• **TASK INSTRUCTIONS**:
Transcribe each entry shown below with no difference from the original.

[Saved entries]
##############################

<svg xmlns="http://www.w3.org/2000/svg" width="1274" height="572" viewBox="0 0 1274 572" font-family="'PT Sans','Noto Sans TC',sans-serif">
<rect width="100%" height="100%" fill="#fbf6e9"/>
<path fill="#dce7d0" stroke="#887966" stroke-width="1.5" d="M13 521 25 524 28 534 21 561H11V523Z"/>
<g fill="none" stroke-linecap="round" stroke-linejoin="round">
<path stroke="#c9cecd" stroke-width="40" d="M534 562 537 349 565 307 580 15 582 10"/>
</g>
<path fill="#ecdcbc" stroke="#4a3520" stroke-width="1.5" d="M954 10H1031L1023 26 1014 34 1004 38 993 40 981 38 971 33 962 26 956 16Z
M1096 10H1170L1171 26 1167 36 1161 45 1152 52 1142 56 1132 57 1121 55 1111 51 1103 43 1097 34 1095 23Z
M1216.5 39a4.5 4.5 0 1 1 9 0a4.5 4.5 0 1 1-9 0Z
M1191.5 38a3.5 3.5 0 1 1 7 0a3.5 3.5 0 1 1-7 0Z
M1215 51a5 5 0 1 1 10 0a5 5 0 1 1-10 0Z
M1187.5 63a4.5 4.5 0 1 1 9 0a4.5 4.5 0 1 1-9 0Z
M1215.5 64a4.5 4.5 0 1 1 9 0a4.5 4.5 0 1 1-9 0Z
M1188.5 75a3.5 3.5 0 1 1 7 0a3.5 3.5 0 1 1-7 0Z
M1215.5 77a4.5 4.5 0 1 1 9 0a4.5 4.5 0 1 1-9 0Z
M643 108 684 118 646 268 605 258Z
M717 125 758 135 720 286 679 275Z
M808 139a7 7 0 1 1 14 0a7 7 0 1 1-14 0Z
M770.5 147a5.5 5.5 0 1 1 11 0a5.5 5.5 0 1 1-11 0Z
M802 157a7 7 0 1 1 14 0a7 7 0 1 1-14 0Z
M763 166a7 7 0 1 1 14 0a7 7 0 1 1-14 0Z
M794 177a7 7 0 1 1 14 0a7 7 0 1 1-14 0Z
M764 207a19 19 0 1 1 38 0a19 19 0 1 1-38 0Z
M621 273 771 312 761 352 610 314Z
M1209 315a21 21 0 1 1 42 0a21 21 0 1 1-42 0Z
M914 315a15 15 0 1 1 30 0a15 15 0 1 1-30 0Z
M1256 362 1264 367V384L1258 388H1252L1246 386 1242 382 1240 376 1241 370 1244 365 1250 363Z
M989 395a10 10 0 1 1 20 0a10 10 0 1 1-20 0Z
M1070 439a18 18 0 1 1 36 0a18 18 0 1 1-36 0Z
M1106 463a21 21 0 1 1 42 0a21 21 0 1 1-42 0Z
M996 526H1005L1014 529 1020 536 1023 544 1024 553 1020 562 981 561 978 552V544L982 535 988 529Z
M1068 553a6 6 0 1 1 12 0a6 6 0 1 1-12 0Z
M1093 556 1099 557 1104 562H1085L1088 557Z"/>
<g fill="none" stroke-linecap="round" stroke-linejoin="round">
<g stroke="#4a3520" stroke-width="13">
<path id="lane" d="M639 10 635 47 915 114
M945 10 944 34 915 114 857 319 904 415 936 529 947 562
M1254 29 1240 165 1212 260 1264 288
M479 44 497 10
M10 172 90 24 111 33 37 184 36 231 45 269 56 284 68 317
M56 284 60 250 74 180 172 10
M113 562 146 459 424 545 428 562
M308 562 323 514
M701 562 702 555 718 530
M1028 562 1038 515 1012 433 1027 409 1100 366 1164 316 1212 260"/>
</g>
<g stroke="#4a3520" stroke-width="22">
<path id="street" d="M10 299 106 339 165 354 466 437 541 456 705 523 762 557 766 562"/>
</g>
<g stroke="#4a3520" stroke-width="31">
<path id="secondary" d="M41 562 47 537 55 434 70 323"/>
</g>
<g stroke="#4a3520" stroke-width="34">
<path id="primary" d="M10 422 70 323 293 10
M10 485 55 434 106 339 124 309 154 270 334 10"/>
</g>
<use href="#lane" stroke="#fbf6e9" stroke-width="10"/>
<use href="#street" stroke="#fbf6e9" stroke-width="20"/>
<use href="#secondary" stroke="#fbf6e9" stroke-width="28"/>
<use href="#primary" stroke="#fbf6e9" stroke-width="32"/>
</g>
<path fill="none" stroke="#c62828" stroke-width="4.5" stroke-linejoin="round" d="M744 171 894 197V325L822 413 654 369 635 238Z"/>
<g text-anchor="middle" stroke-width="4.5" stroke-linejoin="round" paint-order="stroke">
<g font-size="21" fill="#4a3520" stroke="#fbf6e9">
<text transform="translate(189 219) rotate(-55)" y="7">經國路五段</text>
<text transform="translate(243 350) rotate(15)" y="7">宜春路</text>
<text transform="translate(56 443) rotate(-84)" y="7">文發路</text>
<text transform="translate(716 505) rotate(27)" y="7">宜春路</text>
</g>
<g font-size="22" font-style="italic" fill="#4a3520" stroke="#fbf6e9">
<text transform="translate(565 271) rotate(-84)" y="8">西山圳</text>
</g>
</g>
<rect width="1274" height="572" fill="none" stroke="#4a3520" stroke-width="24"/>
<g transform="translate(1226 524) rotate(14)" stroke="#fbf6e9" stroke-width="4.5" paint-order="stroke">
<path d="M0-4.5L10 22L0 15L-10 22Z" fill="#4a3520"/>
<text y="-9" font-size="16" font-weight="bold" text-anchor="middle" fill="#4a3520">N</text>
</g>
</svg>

##############################

• **RESPONSE TO THIS TASK**:
<svg xmlns="http://www.w3.org/2000/svg" width="1274" height="572" viewBox="0 0 1274 572" font-family="'PT Sans','Noto Sans TC',sans-serif">
<rect width="100%" height="100%" fill="#fbf6e9"/>
<path fill="#dce7d0" stroke="#887966" stroke-width="1.5" d="M13 521 25 524 28 534 21 561H11V523Z"/>
<g fill="none" stroke-linecap="round" stroke-linejoin="round">
<path stroke="#c9cecd" stroke-width="40" d="M534 562 537 349 565 307 580 15 582 10"/>
</g>
<path fill="#ecdcbc" stroke="#4a3520" stroke-width="1.5" d="M954 10H1031L1023 26 1014 34 1004 38 993 40 981 38 971 33 962 26 956 16Z
M1096 10H1170L1171 26 1167 36 1161 45 1152 52 1142 56 1132 57 1121 55 1111 51 1103 43 1097 34 1095 23Z
M1216.5 39a4.5 4.5 0 1 1 9 0a4.5 4.5 0 1 1-9 0Z
M1191.5 38a3.5 3.5 0 1 1 7 0a3.5 3.5 0 1 1-7 0Z
M1215 51a5 5 0 1 1 10 0a5 5 0 1 1-10 0Z
M1187.5 63a4.5 4.5 0 1 1 9 0a4.5 4.5 0 1 1-9 0Z
M1215.5 64a4.5 4.5 0 1 1 9 0a4.5 4.5 0 1 1-9 0Z
M1188.5 75a3.5 3.5 0 1 1 7 0a3.5 3.5 0 1 1-7 0Z
M1215.5 77a4.5 4.5 0 1 1 9 0a4.5 4.5 0 1 1-9 0Z
M643 108 684 118 646 268 605 258Z
M717 125 758 135 720 286 679 275Z
M808 139a7 7 0 1 1 14 0a7 7 0 1 1-14 0Z
M770.5 147a5.5 5.5 0 1 1 11 0a5.5 5.5 0 1 1-11 0Z
M802 157a7 7 0 1 1 14 0a7 7 0 1 1-14 0Z
M763 166a7 7 0 1 1 14 0a7 7 0 1 1-14 0Z
M794 177a7 7 0 1 1 14 0a7 7 0 1 1-14 0Z
M764 207a19 19 0 1 1 38 0a19 19 0 1 1-38 0Z
M621 273 771 312 761 352 610 314Z
M1209 315a21 21 0 1 1 42 0a21 21 0 1 1-42 0Z
M914 315a15 15 0 1 1 30 0a15 15 0 1 1-30 0Z
M1256 362 1264 367V384L1258 388H1252L1246 386 1242 382 1240 376 1241 370 1244 365 1250 363Z
M989 395a10 10 0 1 1 20 0a10 10 0 1 1-20 0Z
M1070 439a18 18 0 1 1 36 0a18 18 0 1 1-36 0Z
M1106 463a21 21 0 1 1 42 0a21 21 0 1 1-42 0Z
M996 526H1005L1014 529 1020 536 1023 544 1024 553 1020 562 981 561 978 552V544L982 535 988 529Z
M1068 553a6 6 0 1 1 12 0a6 6 0 1 1-12 0Z
M1093 556 1099 557 1104 562H1085L1088 557Z"/>
<g fill="none" stroke-linecap="round" stroke-linejoin="round">
<g stroke="#4a3520" stroke-width="13">
<path id="lane" d="M639 10 635 47 915 114
M945 10 944 34 915 114 857 319 904 415 936 529 947 562
M1254 29 1240 165 1212 260 1264 288
M479 44 497 10
M10 172 90 24 111 33 37 184 36 231 45 269 56 284 68 317
M56 284 60 250 74 180 172 10
M113 562 146 459 424 545 428 562
M308 562 323 514
M701 562 702 555 718 530
M1028 562 1038 515 1012 433 1027 409 1100 366 1164 316 1212 260"/>
</g>
<g stroke="#4a3520" stroke-width="22">
<path id="street" d="M10 299 106 339 165 354 466 437 541 456 705 523 762 557 766 562"/>
</g>
<g stroke="#4a3520" stroke-width="31">
<path id="secondary" d="M41 562 47 537 55 434 70 323"/>
</g>
<g stroke="#4a3520" stroke-width="34">
<path id="primary" d="M10 422 70 323 293 10
M10 485 55 434 106 339 124 309 154 270 334 10"/>
</g>
<use href="#lane" stroke="#fbf6e9" stroke-width="10"/>
<use href="#street" stroke="#fbf6e9" stroke-width="20"/>
<use href="#secondary" stroke="#fbf6e9" stroke-width="28"/>
<use href="#primary" stroke="#fbf6e9" stroke-width="32"/>
</g>
<path fill="none" stroke="#c62828" stroke-width="4.5" stroke-linejoin="round" d="M744 171 894 197V325L822 413 654 369 635 238Z"/>
<g text-anchor="middle" stroke-width="4.5" stroke-linejoin="round" paint-order="stroke">
<g font-size="21" fill="#4a3520" stroke="#fbf6e9">
<text transform="translate(189 219) rotate(-55)" y="7">經國路五段</text>
<text transform="translate(243 350) rotate(15)" y="7">宜春路</text>
<text transform="translate(56 443) rotate(-84)" y="7">文發路</text>
<text transform="translate(716 505) rotate(27)" y="7">宜春路</text>
</g>
<g font-size="22" font-style="italic" fill="#4a3520" stroke="#fbf6e9">
<text transform="translate(565 271) rotate(-84)" y="8">西山圳</text>
</g>
</g>
<rect width="1274" height="572" fill="none" stroke="#4a3520" stroke-width="24"/>
<g transform="translate(1226 524) rotate(14)" stroke="#fbf6e9" stroke-width="4.5" paint-order="stroke">
<path d="M0-4.5L10 22L0 15L-10 22Z" fill="#4a3520"/>
<text y="-9" font-size="16" font-weight="bold" text-anchor="middle" fill="#4a3520">N</text>
</g>
</svg>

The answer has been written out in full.